▶ Exercise instructions
Rewrite the lines below as a numbered list, skipping any blank lines.

▶ Raw records
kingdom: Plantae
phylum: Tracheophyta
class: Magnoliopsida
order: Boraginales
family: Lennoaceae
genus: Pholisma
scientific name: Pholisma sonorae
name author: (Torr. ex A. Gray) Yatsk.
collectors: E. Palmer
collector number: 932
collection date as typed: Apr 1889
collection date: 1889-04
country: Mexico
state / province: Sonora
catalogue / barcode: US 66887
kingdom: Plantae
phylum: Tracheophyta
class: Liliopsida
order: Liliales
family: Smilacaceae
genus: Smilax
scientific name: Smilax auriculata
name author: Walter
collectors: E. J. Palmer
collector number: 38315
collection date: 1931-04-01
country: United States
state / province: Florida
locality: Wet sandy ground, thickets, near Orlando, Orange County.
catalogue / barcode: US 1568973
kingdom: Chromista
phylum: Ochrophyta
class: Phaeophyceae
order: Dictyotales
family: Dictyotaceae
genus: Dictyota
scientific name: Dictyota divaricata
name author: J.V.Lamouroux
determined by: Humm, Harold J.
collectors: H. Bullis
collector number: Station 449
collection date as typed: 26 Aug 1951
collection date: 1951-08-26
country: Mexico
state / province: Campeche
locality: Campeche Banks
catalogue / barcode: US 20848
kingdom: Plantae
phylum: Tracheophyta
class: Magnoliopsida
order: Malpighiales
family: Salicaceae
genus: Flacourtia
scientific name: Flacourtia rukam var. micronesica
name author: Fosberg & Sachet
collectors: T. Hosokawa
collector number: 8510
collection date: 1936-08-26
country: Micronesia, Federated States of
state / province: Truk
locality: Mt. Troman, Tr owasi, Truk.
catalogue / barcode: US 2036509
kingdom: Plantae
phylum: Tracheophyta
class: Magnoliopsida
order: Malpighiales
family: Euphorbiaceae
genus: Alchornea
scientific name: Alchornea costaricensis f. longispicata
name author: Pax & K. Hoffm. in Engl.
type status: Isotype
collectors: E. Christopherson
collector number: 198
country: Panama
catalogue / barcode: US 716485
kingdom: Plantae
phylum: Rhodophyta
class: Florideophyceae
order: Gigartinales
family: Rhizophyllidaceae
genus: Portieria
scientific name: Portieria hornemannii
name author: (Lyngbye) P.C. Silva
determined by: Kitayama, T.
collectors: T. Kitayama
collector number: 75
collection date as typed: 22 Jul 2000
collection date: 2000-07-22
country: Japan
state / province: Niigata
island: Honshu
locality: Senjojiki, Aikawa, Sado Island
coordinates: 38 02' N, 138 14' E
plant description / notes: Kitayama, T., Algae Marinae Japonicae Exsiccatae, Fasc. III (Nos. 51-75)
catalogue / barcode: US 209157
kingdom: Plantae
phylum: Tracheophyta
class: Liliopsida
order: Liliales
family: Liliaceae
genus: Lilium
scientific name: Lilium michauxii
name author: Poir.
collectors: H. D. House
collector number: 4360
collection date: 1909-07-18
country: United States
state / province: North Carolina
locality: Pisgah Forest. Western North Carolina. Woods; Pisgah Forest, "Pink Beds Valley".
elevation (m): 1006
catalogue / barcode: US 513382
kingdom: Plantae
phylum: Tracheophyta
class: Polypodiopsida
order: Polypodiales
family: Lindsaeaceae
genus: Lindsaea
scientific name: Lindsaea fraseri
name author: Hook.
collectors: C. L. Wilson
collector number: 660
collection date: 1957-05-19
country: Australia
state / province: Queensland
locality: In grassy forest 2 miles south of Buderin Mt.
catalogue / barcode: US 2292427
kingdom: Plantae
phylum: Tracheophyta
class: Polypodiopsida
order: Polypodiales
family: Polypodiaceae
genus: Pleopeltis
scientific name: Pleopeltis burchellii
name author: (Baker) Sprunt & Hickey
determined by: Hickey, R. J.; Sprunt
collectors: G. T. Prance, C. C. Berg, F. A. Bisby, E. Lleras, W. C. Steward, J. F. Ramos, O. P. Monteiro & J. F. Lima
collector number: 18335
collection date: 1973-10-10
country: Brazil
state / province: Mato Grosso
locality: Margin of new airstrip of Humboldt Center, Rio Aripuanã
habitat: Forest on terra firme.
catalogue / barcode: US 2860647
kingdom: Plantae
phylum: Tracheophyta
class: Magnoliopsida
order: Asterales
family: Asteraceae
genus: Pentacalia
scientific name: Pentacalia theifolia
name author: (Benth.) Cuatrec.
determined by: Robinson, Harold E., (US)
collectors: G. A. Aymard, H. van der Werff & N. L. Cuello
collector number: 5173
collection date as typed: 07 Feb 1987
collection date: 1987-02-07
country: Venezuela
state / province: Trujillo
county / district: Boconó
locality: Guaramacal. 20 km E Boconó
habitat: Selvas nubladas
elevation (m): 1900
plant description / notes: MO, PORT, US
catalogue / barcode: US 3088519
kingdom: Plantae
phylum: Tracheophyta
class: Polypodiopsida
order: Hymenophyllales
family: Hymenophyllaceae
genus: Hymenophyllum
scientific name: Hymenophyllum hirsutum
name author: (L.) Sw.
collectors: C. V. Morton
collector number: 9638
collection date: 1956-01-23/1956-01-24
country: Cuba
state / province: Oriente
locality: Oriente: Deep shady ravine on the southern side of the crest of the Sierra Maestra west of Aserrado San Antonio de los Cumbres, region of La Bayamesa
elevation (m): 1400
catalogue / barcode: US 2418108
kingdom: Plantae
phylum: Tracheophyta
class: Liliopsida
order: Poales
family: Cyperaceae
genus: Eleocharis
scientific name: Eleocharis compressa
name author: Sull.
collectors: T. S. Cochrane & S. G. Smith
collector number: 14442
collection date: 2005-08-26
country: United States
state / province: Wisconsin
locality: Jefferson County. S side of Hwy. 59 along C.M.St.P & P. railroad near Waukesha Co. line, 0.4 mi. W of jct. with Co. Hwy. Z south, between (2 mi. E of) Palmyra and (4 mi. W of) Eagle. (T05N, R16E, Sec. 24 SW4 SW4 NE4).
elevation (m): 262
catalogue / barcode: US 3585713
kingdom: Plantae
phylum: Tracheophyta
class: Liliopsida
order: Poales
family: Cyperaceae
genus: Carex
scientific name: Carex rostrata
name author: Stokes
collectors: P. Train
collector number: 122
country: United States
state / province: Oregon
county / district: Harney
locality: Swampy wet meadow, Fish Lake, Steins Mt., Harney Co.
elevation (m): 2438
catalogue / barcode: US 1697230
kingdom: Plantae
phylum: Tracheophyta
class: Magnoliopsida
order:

▶ Task output
1. kingdom: Plantae
2. phylum: Tracheophyta
3. class: Magnoliopsida
4. order: Boraginales
5. family: Lennoaceae
6. genus: Pholisma
7. scientific name: Pholisma sonorae
8. name author: (Torr. ex A. Gray) Yatsk.
9. collectors: E. Palmer
10. collector number: 932
11. collection date as typed: Apr 1889
12. collection date: 1889-04
13. country: Mexico
14. state / province: Sonora
15. catalogue / barcode: US 66887
16. kingdom: Plantae
17. phylum: Tracheophyta
18. class: Liliopsida
19. order: Liliales
20. family: Smilacaceae
21. genus: Smilax
22. scientific name: Smilax auriculata
23. name author: Walter
24. collectors: E. J. Palmer
25. collector number: 38315
26. collection date: 1931-04-01
27. country: United States
28. state / province: Florida
29. locality: Wet sandy ground, thickets, near Orlando, Orange County.
30. catalogue / barcode: US 1568973
31. kingdom: Chromista
32. phylum: Ochrophyta
33. class: Phaeophyceae
34. order: Dictyotales
35. family: Dictyotaceae
36. genus: Dictyota
37. scientific name: Dictyota divaricata
38. name author: J.V.Lamouroux
39. determined by: Humm, Harold J.
40. collectors: H. Bullis
41. collector number: Station 449
42. collection date as typed: 26 Aug 1951
43. collection date: 1951-08-26
44. country: Mexico
45. state / province: Campeche
46. locality: Campeche Banks
47. catalogue / barcode: US 20848
48. kingdom: Plantae
49. phylum: Tracheophyta
50. class: Magnoliopsida
51. order: Malpighiales
52. family: Salicaceae
53. genus: Flacourtia
54. scientific name: Flacourtia rukam var. micronesica
55. name author: Fosberg & Sachet
56. collectors: T. Hosokawa
57. collector number: 8510
58. collection date: 1936-08-26
59. country: Micronesia, Federated States of
60. state / province: Truk
61. locality: Mt. Troman, Tr owasi, Truk.
62. catalogue / barcode: US 2036509
63. kingdom: Plantae
64. phylum: Tracheophyta
65. class: Magnoliopsida
66. order: Malpighiales
67. family: Euphorbiaceae
68. genus: Alchornea
69. scientific name: Alchornea costaricensis f. longispicata
70. name author: Pax & K. Hoffm. in Engl.
71. type status: Isotype
72. collectors: E. Christopherson
73. collector number: 198
74. country: Panama
75. catalogue / barcode: US 716485
76. kingdom: Plantae
77. phylum: Rhodophyta
78. class: Florideophyceae
79. order: Gigartinales
80. family: Rhizophyllidaceae
81. genus: Portieria
82. scientific name: Portieria hornemannii
83. name author: (Lyngbye) P.C. Silva
84. determined by: Kitayama, T.
85. collectors: T. Kitayama
86. collector number: 75
87. collection date as typed: 22 Jul 2000
88. collection date: 2000-07-22
89. country: Japan
90. state / province: Niigata
91. island: Honshu
92. locality: Senjojiki, Aikawa, Sado Island
93. coordinates: 38 02' N, 138 14' E
94. plant description / notes: Kitayama, T., Algae Marinae Japonicae Exsiccatae, Fasc. III (Nos. 51-75)
95. catalogue / barcode: US 209157
96. kingdom: Plantae
97. phylum: Tracheophyta
98. class: Liliopsida
99. order: Liliales
100. family: Liliaceae
101. genus: Lilium
102. scientific name: Lilium michauxii
103. name author: Poir.
104. collectors: H. D. House
105. collector number: 4360
106. collection date: 1909-07-18
107. country: United States
108. state / province: North Carolina
109. locality: Pisgah Forest. Western North Carolina. Woods; Pisgah Forest, "Pink Beds Valley".
110. elevation (m): 1006
111. catalogue / barcode: US 513382
112. kingdom: Plantae
113. phylum: Tracheophyta
114. class: Polypodiopsida
115. order: Polypodiales
116. family: Lindsaeaceae
117. genus: Lindsaea
118. scientific name: Lindsaea fraseri
119. name author: Hook.
120. collectors: C. L. Wilson
121. collector number: 660
122. collection date: 1957-05-19
123. country: Australia
124. state / province: Queensland
125. locality: In grassy forest 2 miles south of Buderin Mt.
126. catalogue / barcode: US 2292427
127. kingdom: Plantae
128. phylum: Tracheophyta
129. class: Polypodiopsida
130. order: Polypodiales
131. family: Polypodiaceae
132. genus: Pleopeltis
133. scientific name: Pleopeltis burchellii
134. name author: (Baker) Sprunt & Hickey
135. determined by: Hickey, R. J.; Sprunt
136. collectors: G. T. Prance, C. C. Berg, F. A. Bisby, E. Lleras, W. C. Steward, J. F. Ramos, O. P. Monteiro & J. F. Lima
137. collector number: 18335
138. collection date: 1973-10-10
139. country: Brazil
140. state / province: Mato Grosso
141. locality: Margin of new airstrip of Humboldt Center, Rio Aripuanã
142. habitat: Forest on terra firme.
143. catalogue / barcode: US 2860647
144. kingdom: Plantae
145. phylum: Tracheophyta
146. class: Magnoliopsida
147. order: Asterales
148. family: Asteraceae
149. genus: Pentacalia
150. scientific name: Pentacalia theifolia
151. name author: (Benth.) Cuatrec.
152. determined by: Robinson, Harold E., (US)
153. collectors: G. A. Aymard, H. van der Werff & N. L. Cuello
154. collector number: 5173
155. collection date as typed: 07 Feb 1987
156. collection date: 1987-02-07
157. country: Venezuela
158. state / province: Trujillo
159. county / district: Boconó
160. locality: Guaramacal. 20 km E Boconó
161. habitat: Selvas nubladas
162. elevation (m): 1900
163. plant description / notes: MO, PORT, US
164. catalogue / barcode: US 3088519
165. kingdom: Plantae
166. phylum: Tracheophyta
167. class: Polypodiopsida
168. order: Hymenophyllales
169. family: Hymenophyllaceae
170. genus: Hymenophyllum
171. scientific name: Hymenophyllum hirsutum
172. name author: (L.) Sw.
173. collectors: C. V. Morton
174. collector number: 9638
175. collection date: 1956-01-23/1956-01-24
176. country: Cuba
177. state / province: Oriente
178. locality: Oriente: Deep shady ravine on the southern side of the crest of the Sierra Maestra west of Aserrado San Antonio de los Cumbres, region of La Bayamesa
179. elevation (m): 1400
180. catalogue / barcode: US 2418108
181. kingdom: Plantae
182. phylum: Tracheophyta
183. class: Liliopsida
184. order: Poales
185. family: Cyperaceae
186. genus: Eleocharis
187. scientific name: Eleocharis compressa
188. name author: Sull.
189. collectors: T. S. Cochrane & S. G. Smith
190. collector number: 14442
191. collection date: 2005-08-26
192. country: United States
193. state / province: Wisconsin
194. locality: Jefferson County. S side of Hwy. 59 along C.M.St.P & P. railroad near Waukesha Co. line, 0.4 mi. W of jct. with Co. Hwy. Z south, between (2 mi. E of) Palmyra and (4 mi. W of) Eagle. (T05N, R16E, Sec. 24 SW4 SW4 NE4).
195. elevation (m): 262
196. catalogue / barcode: US 3585713
197. kingdom: Plantae
198. phylum: Tracheophyta
199. class: Liliopsida
200. order: Poales
201. family: Cyperaceae
202. genus: Carex
203. scientific name: Carex rostrata
204. name author: Stokes
205. collectors: P. Train
206. collector number: 122
207. country: United States
208. state / province: Oregon
209. county / district: Harney
210. locality: Swampy wet meadow, Fish Lake, Steins Mt., Harney Co.
211. elevation (m): 2438
212. catalogue / barcode: US 1697230
213. kingdom: Plantae
214. phylum: Tracheophyta
215. class: Magnoliopsida
216. order:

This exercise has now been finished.